Les gens boivent et fument beaucoup d’herbe en ce moment. C’est normal dans le cadre d’une crise mondiale. Ce qui est nouveau, c’est la façon dont ils sont consommés – principalement à la maison. Il n’a jamais été aussi important de créer une marque de DTC (retail), en particulier pour les produits du « vice ».

L’happy hour virtuel

Hier, nous avons parlé du fait que le Zoom devient le nouveau point central de nos vies. Les gens l’utilisent notamment pour les Happy Hours virtuels, où des amis ou des collègues de travail se retrouvent autour de l’écran et partagent un verre.

Pendant le confinement dû au COVID-19, il ressemble plus à seize. Les ventes des startups dites « vice » – celles qui vendent de l’alcool, du tabac et de l’herbe – connaissent une croissance massive.

  • Bev, une startup du secteur de l’alcool, affirme que ses ventes en ligne ont été multipliées par 7 depuis le lancement de COVID.
  • Pour la société CBD Recess, cela a été 5 fois.

Selon Business Insider, les « vice » start-ups connaissent partout une croissance similaire.

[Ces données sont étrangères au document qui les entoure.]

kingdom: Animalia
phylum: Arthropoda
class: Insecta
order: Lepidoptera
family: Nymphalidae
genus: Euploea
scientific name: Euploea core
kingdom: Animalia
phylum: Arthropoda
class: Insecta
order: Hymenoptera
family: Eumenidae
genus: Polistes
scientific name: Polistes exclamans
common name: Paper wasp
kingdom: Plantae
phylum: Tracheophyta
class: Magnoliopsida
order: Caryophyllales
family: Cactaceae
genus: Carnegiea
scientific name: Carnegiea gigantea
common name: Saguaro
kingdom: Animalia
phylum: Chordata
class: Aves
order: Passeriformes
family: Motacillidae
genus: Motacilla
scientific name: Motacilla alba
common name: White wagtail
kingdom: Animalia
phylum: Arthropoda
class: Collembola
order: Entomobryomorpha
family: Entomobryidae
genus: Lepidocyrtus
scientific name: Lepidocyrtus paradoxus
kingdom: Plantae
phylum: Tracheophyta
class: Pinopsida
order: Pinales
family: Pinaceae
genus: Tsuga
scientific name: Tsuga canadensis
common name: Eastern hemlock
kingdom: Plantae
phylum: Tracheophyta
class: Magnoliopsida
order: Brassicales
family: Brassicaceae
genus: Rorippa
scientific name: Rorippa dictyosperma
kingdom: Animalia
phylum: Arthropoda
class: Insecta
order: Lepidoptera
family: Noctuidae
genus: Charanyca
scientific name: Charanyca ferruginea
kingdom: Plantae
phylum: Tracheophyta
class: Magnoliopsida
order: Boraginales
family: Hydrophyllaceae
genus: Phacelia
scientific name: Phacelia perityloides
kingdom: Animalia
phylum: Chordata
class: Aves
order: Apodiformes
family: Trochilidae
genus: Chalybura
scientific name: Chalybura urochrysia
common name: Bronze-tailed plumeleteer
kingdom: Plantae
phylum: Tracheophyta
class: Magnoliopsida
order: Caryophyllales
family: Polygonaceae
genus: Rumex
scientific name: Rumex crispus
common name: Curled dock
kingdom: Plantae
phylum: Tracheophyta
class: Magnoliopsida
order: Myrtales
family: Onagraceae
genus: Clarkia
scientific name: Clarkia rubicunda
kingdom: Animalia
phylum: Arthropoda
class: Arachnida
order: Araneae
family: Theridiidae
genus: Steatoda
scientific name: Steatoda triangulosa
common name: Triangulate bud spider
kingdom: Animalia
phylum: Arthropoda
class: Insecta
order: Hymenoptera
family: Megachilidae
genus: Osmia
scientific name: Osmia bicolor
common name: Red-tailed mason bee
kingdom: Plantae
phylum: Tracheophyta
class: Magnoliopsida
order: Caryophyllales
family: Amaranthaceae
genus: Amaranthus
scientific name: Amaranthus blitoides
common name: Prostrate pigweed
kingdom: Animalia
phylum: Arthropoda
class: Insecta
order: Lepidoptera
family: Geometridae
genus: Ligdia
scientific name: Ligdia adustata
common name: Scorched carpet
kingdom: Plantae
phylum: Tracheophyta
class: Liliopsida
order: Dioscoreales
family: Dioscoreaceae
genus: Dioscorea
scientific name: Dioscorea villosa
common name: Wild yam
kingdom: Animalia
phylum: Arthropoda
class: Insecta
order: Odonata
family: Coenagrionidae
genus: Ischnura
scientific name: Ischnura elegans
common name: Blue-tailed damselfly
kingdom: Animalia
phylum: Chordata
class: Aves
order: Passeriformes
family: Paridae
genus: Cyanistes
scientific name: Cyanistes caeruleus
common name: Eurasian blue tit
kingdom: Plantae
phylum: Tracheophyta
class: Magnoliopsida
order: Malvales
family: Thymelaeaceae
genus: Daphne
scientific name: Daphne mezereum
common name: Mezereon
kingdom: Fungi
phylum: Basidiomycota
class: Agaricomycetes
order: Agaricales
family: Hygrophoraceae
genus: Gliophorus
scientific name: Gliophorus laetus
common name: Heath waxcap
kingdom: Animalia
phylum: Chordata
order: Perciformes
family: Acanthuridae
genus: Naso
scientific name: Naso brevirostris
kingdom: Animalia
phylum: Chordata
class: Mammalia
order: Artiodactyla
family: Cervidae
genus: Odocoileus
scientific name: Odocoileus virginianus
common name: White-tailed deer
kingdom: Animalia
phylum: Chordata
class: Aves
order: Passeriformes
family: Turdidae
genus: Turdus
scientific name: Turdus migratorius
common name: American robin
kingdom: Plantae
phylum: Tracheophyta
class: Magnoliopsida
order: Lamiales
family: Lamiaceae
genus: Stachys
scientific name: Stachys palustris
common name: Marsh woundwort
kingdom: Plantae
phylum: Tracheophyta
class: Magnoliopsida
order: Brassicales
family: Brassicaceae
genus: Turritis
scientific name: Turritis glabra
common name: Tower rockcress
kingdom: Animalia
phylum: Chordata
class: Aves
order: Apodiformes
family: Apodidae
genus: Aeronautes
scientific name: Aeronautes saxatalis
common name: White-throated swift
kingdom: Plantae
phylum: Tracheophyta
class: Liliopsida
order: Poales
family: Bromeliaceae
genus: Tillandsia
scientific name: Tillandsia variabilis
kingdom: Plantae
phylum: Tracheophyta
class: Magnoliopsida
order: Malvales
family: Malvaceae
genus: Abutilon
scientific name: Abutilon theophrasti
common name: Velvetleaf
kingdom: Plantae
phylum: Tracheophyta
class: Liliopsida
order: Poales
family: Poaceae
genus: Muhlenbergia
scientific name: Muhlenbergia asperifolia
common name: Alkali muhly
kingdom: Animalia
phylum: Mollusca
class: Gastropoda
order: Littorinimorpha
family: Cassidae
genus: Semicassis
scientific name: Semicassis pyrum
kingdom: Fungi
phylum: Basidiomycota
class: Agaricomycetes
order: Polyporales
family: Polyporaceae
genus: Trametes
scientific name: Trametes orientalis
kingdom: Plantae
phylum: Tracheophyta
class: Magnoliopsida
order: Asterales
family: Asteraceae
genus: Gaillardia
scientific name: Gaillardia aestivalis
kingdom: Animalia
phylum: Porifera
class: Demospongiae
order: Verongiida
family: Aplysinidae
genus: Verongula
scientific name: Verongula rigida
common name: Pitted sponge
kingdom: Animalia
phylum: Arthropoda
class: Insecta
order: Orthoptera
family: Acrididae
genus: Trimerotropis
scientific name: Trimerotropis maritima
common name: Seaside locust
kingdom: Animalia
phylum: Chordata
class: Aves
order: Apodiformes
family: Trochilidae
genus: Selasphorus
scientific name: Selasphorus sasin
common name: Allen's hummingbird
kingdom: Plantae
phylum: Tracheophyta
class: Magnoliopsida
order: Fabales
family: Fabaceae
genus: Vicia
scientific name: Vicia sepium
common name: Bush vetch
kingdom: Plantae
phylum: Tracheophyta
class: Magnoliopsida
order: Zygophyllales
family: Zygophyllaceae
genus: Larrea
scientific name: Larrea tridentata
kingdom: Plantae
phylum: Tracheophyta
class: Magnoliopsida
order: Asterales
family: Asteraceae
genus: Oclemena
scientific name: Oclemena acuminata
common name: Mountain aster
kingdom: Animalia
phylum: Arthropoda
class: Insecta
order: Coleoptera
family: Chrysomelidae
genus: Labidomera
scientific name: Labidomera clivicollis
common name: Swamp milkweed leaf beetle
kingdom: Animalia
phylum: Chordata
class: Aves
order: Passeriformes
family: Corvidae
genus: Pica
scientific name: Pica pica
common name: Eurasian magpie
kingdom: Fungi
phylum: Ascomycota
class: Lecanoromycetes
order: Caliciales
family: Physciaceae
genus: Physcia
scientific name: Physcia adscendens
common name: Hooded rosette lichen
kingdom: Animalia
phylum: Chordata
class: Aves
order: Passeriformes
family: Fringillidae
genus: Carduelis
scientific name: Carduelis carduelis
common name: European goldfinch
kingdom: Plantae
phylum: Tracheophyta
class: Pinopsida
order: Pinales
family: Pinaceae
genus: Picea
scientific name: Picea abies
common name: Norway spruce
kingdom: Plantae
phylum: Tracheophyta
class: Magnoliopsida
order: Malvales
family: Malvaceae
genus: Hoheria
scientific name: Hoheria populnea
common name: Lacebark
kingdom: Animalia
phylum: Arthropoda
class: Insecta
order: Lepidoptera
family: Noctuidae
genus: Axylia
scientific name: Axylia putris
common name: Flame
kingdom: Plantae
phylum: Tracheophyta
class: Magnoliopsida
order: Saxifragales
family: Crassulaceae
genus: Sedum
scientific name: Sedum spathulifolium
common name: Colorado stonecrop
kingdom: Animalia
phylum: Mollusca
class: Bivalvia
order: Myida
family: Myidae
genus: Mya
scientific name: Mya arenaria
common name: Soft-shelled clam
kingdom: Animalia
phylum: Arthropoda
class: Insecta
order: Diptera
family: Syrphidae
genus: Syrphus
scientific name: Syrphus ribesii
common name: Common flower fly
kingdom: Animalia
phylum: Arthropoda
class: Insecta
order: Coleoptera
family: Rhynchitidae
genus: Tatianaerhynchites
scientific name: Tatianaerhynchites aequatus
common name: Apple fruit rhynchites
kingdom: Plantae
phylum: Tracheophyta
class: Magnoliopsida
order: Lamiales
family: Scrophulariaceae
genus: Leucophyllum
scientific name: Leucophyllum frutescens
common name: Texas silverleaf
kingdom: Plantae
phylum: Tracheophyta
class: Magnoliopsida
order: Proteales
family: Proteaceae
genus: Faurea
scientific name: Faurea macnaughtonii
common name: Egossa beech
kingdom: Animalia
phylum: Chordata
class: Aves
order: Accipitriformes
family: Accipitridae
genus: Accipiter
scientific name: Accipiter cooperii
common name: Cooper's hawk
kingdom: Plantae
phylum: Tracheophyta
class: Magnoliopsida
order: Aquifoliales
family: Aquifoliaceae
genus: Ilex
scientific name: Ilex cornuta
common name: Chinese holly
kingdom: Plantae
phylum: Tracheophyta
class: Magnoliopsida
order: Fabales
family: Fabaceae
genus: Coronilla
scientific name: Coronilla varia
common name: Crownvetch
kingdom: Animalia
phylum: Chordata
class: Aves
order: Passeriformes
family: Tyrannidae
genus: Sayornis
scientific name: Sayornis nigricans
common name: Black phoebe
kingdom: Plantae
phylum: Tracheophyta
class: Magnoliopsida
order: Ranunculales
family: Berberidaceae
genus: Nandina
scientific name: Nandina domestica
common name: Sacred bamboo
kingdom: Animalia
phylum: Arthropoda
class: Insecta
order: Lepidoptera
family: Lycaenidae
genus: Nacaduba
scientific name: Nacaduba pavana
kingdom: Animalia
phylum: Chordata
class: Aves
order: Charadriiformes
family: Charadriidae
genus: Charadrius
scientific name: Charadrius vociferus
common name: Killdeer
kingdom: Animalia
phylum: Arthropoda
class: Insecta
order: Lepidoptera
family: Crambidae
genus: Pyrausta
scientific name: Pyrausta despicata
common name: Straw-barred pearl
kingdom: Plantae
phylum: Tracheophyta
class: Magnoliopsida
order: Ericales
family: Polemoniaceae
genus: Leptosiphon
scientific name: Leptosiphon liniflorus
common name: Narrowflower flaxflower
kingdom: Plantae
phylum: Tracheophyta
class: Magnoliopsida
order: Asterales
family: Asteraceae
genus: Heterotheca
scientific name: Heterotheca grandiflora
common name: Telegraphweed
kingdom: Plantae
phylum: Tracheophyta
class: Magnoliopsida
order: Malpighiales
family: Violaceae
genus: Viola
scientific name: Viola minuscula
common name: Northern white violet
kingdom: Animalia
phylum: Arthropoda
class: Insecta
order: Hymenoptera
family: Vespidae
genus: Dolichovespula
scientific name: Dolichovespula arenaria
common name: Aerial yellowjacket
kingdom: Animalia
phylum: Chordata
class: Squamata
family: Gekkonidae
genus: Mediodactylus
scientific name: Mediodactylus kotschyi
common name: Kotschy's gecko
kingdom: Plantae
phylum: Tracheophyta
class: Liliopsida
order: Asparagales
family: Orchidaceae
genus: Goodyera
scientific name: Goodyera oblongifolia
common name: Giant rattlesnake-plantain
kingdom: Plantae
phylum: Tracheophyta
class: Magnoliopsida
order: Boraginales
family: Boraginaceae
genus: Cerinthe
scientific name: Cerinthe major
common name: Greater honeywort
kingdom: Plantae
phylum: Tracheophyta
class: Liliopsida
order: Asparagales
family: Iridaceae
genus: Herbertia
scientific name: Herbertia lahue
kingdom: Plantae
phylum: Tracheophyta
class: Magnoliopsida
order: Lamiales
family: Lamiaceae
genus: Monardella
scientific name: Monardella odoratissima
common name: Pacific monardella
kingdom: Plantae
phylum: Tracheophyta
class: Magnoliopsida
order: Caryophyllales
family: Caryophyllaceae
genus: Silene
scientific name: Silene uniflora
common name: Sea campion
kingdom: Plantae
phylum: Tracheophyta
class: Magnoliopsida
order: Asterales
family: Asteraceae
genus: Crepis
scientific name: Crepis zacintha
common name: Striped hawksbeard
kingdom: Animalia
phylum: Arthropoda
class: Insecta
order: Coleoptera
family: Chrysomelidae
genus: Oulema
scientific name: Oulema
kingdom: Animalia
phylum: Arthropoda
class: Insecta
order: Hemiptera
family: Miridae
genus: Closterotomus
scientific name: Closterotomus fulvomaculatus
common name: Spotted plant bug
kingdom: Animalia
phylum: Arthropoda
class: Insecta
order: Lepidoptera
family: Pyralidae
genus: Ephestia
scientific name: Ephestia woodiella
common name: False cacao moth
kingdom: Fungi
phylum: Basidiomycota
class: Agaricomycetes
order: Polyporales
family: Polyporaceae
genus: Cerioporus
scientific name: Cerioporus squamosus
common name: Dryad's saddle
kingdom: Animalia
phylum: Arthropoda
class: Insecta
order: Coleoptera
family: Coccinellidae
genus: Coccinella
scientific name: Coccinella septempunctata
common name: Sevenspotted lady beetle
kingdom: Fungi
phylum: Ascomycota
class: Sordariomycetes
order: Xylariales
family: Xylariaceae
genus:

Les flics en bas de l’échelle

En fait, les marques du « vice » ont toujours été extraordinairement performantes en temps de crise de masse et de catastrophe. Les experts expliquent que cela est dû à une augmentation de l’adrénaline, qui provoque une alternance de sentiments de stress (quand on veut faire face) et de joie (quand on veut faire la fête).

On pourrait penser que les bénéfices que les « vice » start-ups ont tirés de l’adrénaline seraient compensés par la perte d’activité des bars, restaurants et événements. Mais cela n’a pas été le cas. Cela est dû en grande partie au travail accompli par de nombreuses nouvelles « vice » start-ups pour constituer leur base de clients DTC qui savent déjà comment commander en ligne.